Student Council - Wednesday 1/27

Tonight's Student Council meeting was predicted to go only ten minutes by Representative Paulson. It is never that easy with a Student Council, though.

First, a recap of all of the night's preceding can be found via the ASM press office.

Academic Affairs Chair Jonah Zinn proposed a piece of "legislation" (I put it in quotes because I really don't believe that ASM has the right to legislate) that mandates that ASM will join in the Haiti Relief efforts. Of course, there was hardly any debate about the act, but Finance Chair Beemsterboer did raise some interesting points about the place of ASM. My question is: is that something that should be mandated or is it really just implied since ASM has already started a Relief Day effort?

Also, Tyler reminded the Council for the 50th time that he read 1400 pages of MIU proposals.

We wrapped up by 7:30, not ten minutes but still pretty impressive.

Tuesday, January 26, 2010

What's Going On?

Its the second week back, which means that its time to get back in the gear of things. Thus, here is your update of things going on in the campus community.

ASM, WISPIRG, and United Council of UW schools have teamed up for a Day of Action for Haiti. We will run the numbers on what it raises later on, but in the meantime, participate!
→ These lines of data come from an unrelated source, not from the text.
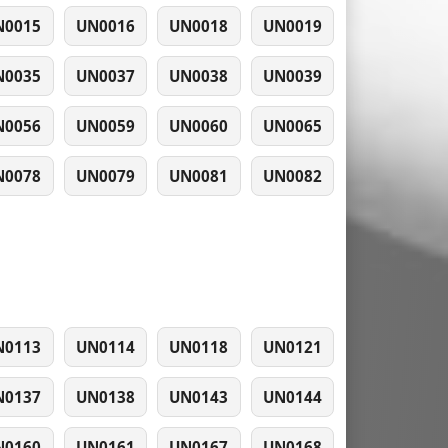
N0015
UN0016
UN0018
UN0019
N0035
UN0037
UN0038
UN0039
N0056
UN0059
UN0060
UN0065
N0078
UN0079
UN0081
UN0082
N0113
UN0114
UN0118
UN0121
N0137
UN0138
UN0143
UN0144
N0160
UN0161
UN0167
UN0168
SSFC heard the ASM Internal Budget on Monday night. The debate will likely be contentious on Thursday, but the finalized results are yet to be seen. It will be interesting to watch this develop.

Student Council meets tomorrow, and you can tune in here for updates as they come.

That's all for now. Happy Tuesday!

Madison, Comparatively

This past weekend, members of SSFC and I attended the second annual SUFAC Summit for the University of Wisconsin schools system. SUFAC, standing for Segregated University Fee Allocation Committee, is the technical term for SSFC and represents the official student allocation institution as delineated in University policies, and this conference represented the meeting of individual SUFACs to meet and discuss policies.

I won't bore you with the intricacies of other University SUFAC operations--nor will I explain the exceptional nerd-talk that develops when dozens of like-minding individuals get together and discuss seg fees--but I would like to expound on one fact that became excruciatingly obvious once the conference was underway. UW-Madison, comparatively, has by far the most complex (and arguably most powerful) SUFAC in the UW system. Save for maybe Milwaukee, Madison represents the only multi-faceted and highly refined system of allocating segregated fees; most other schools, no offense intended, operate similar to ASM's Finance Committee but likely allocate less.

Anecdotally, the evidence was all there. The dozens of questions for me from other Universities (one school even asked what Southworth was) and the raised eyebrows at our internal budget alone indicate that SSFC monetarily contributes more money via seg fees than any other school. (It is worth noting that UW-Madison has 40,000 students while some schools have less than 6000.) There is perhaps arguments to be made on the power and influence of individual SUFACs, but one fact remains unequivocally clear: UW-Madison's SSFC has more responsibilities dollar-wise than almost all committees in the UW system.